• [Task brief]
Rewrite the lines in the records below as a JSON list of strings, with one string per line and no blank lines. Include every line from all the records.

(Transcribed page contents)
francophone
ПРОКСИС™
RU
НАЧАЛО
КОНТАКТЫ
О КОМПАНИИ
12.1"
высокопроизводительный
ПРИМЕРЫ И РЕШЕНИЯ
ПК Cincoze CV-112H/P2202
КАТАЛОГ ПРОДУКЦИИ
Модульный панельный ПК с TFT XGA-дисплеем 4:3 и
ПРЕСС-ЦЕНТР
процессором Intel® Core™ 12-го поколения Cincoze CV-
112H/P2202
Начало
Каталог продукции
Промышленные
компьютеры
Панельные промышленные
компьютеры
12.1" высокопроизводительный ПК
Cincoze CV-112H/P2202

• [Final answer]
[
  "francophone",
  "ПРОКСИС™",
  "RU",
  "НАЧАЛО",
  "КОНТАКТЫ",
  "О КОМПАНИИ",
  "12.1\"",
  "высокопроизводительный",
  "ПРИМЕРЫ И РЕШЕНИЯ",
  "ПК Cincoze CV-112H/P2202",
  "КАТАЛОГ ПРОДУКЦИИ",
  "Модульный панельный ПК с TFT XGA-дисплеем 4:3 и",
  "ПРЕСС-ЦЕНТР",
  "процессором Intel® Core™ 12-го поколения Cincoze CV-",
  "112H/P2202",
  "Начало",
  "Каталог продукции",
  "Промышленные",
  "компьютеры",
  "Панельные промышленные",
  "компьютеры",
  "12.1\" высокопроизводительный ПК",
  "Cincoze CV-112H/P2202"
]